--- TASK INPUTS ---

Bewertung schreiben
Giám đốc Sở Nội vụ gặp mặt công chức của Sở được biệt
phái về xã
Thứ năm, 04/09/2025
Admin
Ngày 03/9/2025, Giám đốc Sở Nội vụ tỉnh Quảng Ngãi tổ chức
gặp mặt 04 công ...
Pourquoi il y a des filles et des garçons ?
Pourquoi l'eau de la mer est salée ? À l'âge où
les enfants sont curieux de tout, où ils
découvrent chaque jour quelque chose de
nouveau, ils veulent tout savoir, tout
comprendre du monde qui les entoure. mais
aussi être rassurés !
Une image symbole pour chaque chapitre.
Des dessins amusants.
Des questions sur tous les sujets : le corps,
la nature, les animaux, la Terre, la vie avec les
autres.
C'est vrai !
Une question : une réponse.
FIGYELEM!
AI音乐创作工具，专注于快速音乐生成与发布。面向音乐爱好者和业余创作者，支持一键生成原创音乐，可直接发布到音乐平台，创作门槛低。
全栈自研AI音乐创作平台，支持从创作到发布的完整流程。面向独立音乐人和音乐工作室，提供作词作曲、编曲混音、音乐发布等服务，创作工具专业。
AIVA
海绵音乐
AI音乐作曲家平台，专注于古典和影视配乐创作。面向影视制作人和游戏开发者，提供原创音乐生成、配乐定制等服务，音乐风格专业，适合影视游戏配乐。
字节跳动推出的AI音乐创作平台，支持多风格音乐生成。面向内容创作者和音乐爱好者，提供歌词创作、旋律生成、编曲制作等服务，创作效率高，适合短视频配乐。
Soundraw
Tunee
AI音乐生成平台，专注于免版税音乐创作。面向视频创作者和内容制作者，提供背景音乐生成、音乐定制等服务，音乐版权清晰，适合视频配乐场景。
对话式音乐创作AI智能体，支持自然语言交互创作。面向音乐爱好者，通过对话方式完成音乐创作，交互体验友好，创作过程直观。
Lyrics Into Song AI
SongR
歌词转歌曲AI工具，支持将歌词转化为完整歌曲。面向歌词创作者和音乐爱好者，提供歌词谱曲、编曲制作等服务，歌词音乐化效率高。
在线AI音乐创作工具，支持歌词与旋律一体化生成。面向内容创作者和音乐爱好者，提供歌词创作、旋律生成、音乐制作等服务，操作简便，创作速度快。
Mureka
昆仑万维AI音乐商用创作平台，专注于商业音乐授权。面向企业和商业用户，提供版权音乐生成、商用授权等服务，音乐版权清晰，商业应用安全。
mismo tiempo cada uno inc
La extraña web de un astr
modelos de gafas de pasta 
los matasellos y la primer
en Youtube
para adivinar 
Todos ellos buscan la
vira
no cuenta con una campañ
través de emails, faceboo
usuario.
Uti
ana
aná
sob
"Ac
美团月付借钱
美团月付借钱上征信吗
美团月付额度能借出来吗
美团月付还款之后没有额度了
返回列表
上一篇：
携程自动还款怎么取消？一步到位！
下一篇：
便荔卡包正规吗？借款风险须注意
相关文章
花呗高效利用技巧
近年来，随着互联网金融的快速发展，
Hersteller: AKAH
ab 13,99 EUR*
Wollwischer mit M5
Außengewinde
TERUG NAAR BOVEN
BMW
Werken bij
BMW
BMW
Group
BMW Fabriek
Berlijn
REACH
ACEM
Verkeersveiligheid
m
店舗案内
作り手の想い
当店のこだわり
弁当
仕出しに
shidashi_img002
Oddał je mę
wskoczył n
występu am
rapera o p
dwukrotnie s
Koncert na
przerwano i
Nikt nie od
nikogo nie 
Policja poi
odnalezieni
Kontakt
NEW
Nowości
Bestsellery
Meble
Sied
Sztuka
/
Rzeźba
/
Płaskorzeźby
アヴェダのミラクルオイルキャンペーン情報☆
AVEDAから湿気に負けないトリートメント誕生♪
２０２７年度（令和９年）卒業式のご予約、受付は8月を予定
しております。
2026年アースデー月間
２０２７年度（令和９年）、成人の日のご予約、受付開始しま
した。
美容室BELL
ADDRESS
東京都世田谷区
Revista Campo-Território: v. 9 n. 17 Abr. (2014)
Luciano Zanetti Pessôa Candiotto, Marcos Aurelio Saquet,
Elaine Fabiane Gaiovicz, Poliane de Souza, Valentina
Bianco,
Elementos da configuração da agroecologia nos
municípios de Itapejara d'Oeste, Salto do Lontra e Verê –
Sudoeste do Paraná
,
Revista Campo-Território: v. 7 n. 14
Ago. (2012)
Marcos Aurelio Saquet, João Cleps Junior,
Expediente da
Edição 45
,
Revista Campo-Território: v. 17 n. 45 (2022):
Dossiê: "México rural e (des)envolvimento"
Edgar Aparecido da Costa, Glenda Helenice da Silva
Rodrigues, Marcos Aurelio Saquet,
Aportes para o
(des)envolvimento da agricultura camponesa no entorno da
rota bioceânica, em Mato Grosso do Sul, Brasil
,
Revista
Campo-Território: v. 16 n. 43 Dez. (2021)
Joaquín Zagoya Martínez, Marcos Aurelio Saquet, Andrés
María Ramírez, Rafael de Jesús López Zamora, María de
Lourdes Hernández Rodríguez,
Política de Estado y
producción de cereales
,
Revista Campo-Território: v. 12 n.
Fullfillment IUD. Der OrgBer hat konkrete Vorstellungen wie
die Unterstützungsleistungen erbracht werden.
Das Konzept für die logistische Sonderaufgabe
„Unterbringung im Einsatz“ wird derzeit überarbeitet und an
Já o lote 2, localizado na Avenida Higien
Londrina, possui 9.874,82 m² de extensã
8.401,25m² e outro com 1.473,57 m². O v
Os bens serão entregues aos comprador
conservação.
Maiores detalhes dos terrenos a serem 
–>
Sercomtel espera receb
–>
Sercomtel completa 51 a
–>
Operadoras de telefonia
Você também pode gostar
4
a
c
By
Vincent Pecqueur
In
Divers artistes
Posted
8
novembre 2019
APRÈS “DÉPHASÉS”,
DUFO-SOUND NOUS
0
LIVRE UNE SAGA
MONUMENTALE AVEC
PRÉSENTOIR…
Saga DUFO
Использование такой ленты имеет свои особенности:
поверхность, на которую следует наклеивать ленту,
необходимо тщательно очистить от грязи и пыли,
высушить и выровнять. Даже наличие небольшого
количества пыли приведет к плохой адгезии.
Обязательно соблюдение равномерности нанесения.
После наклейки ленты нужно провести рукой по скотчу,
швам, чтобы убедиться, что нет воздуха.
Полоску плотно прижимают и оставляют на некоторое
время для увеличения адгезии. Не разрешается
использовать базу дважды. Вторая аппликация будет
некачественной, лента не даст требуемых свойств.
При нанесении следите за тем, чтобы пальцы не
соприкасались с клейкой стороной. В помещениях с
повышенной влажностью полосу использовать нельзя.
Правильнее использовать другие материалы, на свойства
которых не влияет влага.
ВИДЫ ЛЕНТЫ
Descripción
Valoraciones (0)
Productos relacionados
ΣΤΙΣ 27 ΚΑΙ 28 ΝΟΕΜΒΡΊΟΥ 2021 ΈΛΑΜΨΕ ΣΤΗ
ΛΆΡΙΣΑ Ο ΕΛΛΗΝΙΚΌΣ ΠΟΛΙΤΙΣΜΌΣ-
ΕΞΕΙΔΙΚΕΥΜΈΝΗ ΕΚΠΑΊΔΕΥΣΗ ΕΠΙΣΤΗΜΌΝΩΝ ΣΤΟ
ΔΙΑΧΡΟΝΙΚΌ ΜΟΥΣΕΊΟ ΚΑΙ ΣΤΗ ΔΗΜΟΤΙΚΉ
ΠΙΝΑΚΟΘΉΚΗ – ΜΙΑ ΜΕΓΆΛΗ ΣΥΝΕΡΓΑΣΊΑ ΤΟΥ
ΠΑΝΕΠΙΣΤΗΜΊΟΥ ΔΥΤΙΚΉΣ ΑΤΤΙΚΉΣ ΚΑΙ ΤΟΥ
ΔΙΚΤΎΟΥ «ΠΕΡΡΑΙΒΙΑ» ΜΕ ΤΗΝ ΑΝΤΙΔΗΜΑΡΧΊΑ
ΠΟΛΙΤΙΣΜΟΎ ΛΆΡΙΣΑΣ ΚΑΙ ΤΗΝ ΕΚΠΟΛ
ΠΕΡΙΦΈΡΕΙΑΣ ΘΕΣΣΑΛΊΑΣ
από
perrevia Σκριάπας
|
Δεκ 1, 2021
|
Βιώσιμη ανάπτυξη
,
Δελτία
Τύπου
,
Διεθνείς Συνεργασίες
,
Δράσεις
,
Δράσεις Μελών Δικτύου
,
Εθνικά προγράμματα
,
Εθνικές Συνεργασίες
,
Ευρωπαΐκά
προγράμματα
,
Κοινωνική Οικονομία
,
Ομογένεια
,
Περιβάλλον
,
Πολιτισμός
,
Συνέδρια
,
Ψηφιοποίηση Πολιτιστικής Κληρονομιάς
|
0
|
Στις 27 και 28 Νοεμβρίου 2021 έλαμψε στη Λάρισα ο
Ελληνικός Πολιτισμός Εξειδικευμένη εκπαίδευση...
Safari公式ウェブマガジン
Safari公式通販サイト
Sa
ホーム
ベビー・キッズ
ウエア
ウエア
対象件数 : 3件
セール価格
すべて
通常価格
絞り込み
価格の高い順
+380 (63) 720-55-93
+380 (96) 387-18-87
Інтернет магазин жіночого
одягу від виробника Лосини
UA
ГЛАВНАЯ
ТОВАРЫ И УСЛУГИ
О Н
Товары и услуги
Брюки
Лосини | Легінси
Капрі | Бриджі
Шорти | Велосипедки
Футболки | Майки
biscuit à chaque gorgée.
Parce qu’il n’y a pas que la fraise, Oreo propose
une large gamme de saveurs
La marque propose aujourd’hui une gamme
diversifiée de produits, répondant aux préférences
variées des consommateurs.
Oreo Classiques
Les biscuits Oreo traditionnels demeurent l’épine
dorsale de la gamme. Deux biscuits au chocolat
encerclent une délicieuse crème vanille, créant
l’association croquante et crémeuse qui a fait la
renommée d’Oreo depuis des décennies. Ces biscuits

---

• _THE PROBLEM_
Turn the lines from the first one up to and including the line with "para adivinar" into a JSON list of strings. Use one string per line and leave out any blank lines.

• _RESPONSE_
[
  "Bewertung schreiben",
  "Giám đốc Sở Nội vụ gặp mặt công chức của Sở được biệt",
  "phái về xã",
  "Thứ năm, 04/09/2025",
  "Admin",
  "Ngày 03/9/2025, Giám đốc Sở Nội vụ tỉnh Quảng Ngãi tổ chức",
  "gặp mặt 04 công ...",
  "Pourquoi il y a des filles et des garçons ?",
  "Pourquoi l'eau de la mer est salée ? À l'âge où",
  "les enfants sont curieux de tout, où ils",
  "découvrent chaque jour quelque chose de",
  "nouveau, ils veulent tout savoir, tout",
  "comprendre du monde qui les entoure. mais",
  "aussi être rassurés !",
  "Une image symbole pour chaque chapitre.",
  "Des dessins amusants.",
  "Des questions sur tous les sujets : le corps,",
  "la nature, les animaux, la Terre, la vie avec les",
  "autres.",
  "C'est vrai !",
  "Une question : une réponse.",
  "FIGYELEM!",
  "AI音乐创作工具，专注于快速音乐生成与发布。面向音乐爱好者和业余创作者，支持一键生成原创音乐，可直接发布到音乐平台，创作门槛低。",
  "全栈自研AI音乐创作平台，支持从创作到发布的完整流程。面向独立音乐人和音乐工作室，提供作词作曲、编曲混音、音乐发布等服务，创作工具专业。",
  "AIVA",
  "海绵音乐",
  "AI音乐作曲家平台，专注于古典和影视配乐创作。面向影视制作人和游戏开发者，提供原创音乐生成、配乐定制等服务，音乐风格专业，适合影视游戏配乐。",
  "字节跳动推出的AI音乐创作平台，支持多风格音乐生成。面向内容创作者和音乐爱好者，提供歌词创作、旋律生成、编曲制作等服务，创作效率高，适合短视频配乐。",
  "Soundraw",
  "Tunee",
  "AI音乐生成平台，专注于免版税音乐创作。面向视频创作者和内容制作者，提供背景音乐生成、音乐定制等服务，音乐版权清晰，适合视频配乐场景。",
  "对话式音乐创作AI智能体，支持自然语言交互创作。面向音乐爱好者，通过对话方式完成音乐创作，交互体验友好，创作过程直观。",
  "Lyrics Into Song AI",
  "SongR",
  "歌词转歌曲AI工具，支持将歌词转化为完整歌曲。面向歌词创作者和音乐爱好者，提供歌词谱曲、编曲制作等服务，歌词音乐化效率高。",
  "在线AI音乐创作工具，支持歌词与旋律一体化生成。面向内容创作者和音乐爱好者，提供歌词创作、旋律生成、音乐制作等服务，操作简便，创作速度快。",
  "Mureka",
  "昆仑万维AI音乐商用创作平台，专注于商业音乐授权。面向企业和商业用户，提供版权音乐生成、商用授权等服务，音乐版权清晰，商业应用安全。",
  "mismo tiempo cada uno inc",
  "La extraña web de un astr",
  "modelos de gafas de pasta ",
  "los matasellos y la primer",
  "en Youtube",
  "para adivinar "
]